Um outro fator que vale ressaltar é o de diferenças de classes sociais, pois
quanto maior o nível econômico da família menos evasão as crianças oriundas delas
irão sofrer, segundo Brandão, Baeta e Rocha (1983) “os alunos de nível
socioeconômico mais baixo tem um menor índice de rendimento e, são mais propensos
a evasão”. A própria escola quando analisada pode levar o aluno a sofrer evasão, no
encontro da falta de estrutura didática, professores pouco interessados os alunos podem
sofrer de uma falta de estímulo para continuarem seus estudos.
Além da falta de estrutura escolar os alunos podem receber diferentes
tratamentos em relação a estudantes de classes mais abastadas, o que pode contribuir
para uma exclusão e formação de estereótipos em relação a sociedade o que o leva a
perder a confiança no sistema educacional e consequentemente desistir da escola como
revelado por Arroyo:
" É essa escola das classes trabalhadoras que vem fracassando em todo
lugar. Não são as diferenças de clima ou de região que marcam as
grandes diferenças entre escola possível ou impossível, mas as
diferenças de classe. todo lugar.(ARROYO, 1981, p. 21).
Tendo em vista todos esses fatores, uma população que pode ter um maior nível
de evasão seria a população rural em idade escolar, pois além de todos os agravantes
que podem os tirar da escola possuem ainda o fato do trabalho no campo que se
demonstra um forte contribuinte para a falta de tempo, bem como para a desistência dos
estudos. Até bem pouco atrás tinha-se em mente que para viver no campo não era
necessário muito conhecimento apenas o mínimo para saber ler e escrever conforme
Antonio e Lucini (2007, p.178)
Delineia-se, assim, um imaginário de que, para viver na roça, não há
necessidade de amplos conhecimentos socializados pela escola. Esta
concepção de educação rural considerava que, para os trabalhadores
do campo, não era importante a formação escolar já oferecida às elites
brasileiras.
Atentando-se aos dados obtidos a partir do relatório geral do ano de 1942
voltados a área pedagógica foi constatado que havia uma contagem de advertências e
faltas cometidas pelos alunos, que ocorriam em taxas muito altas: em 1941 ocorreram
606 casos e em 1942 foram 304. Além da grande taxa durante o ano, pode-se notar que
essas faltas ocorrem nos meses de janeiro a março.

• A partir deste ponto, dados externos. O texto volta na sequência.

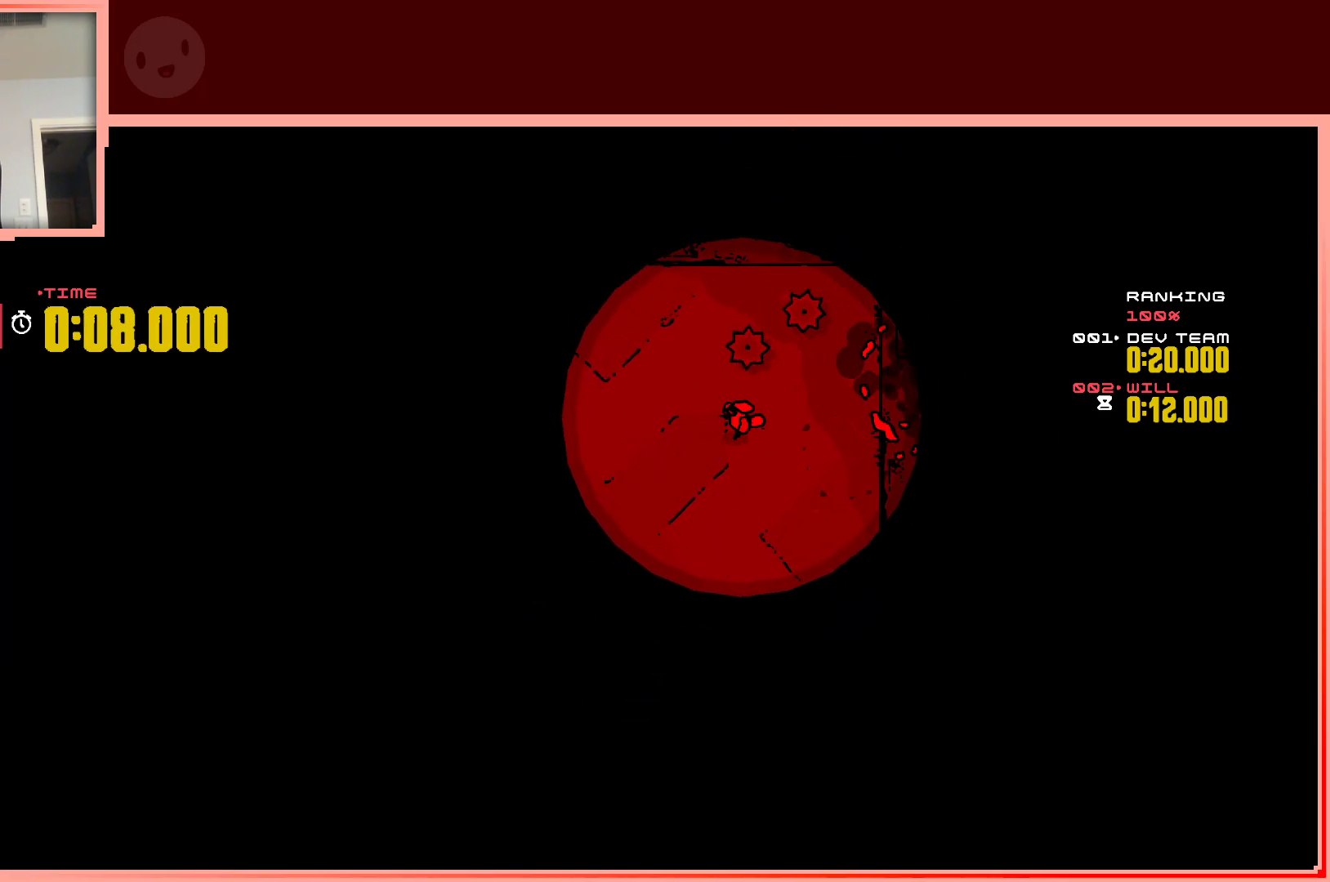
{"keys": [], "events": [[67, "down", "up"], [117, "left", "up"], [167, "right", "down"], [217, "up", "down"], [350, "right", "up"], [350, "up", "up"]]}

O redator do documento acaba por
relacionar tais questões com a evasão. Esta também ocorria em maior escala nos
primeiros meses do ano. Isso leva a crer que os alunos pouco voltavam das férias; ou
iniciavam os cursos e viam que não era o que queriam estudar realmente; ou não
conseguiam realizar as tarefas exigidas por conta das seguidas advertências que os
desmotivavam a continuar o curso.
Em outro momento do documento em que se trata de assuntos burocráticos, o
autor descreve como ocorriam as despesas, a escrituração, o pagamento de pessoal e
compra de material de consumo, que eram as maiores parcelas das despesas. Entre os
materiais, tanto de consumo como permanente, a serem comprados estavam animais
para o manejo e máquinas agrícolas. Logo após o documento enfatiza a precariedade
nas instalações da cozinha e a decrepitude dos funcionários que ali trabalhavam e dá um
exemplo disso: o aprendizado naquele ano produziu 102 quilos de abóbora, mas foi
impossível a fabricação de doces, pois as instalações mal tinham a capacidade de servir
a comida corriqueira.
Nesta época a instituição passava por uma grande crise financeira, evidenciada
em outros documentos e nessa estrutura física, que pouco atendia as necessidades
básicas dos alunos, como nesse caso, a alimentação, o que poderia também ter
corroborado para a evasão descrita nos gráficos.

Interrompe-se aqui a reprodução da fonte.